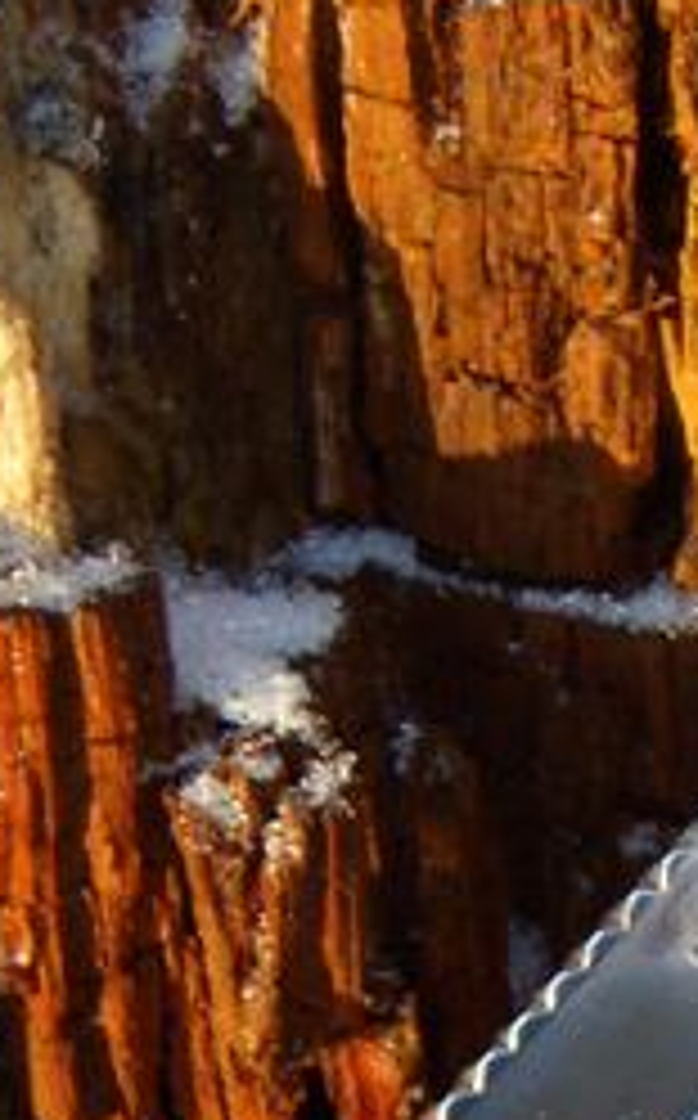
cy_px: 1039
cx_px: 761
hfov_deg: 11.3
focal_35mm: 114
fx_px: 3480
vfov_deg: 18.0
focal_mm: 6.4
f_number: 3.5
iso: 64
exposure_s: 1/43.7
---
Directive | What comes back should match the records exactly, minus any pictures.

Solution to this exercise |
cy_px: 1039
cx_px: 761
hfov_deg: 11.3
focal_35mm: 114
fx_px: 3480
vfov_deg: 18.0
focal_mm: 6.4
f_number: 3.5
iso: 64
exposure_s: 1/43.7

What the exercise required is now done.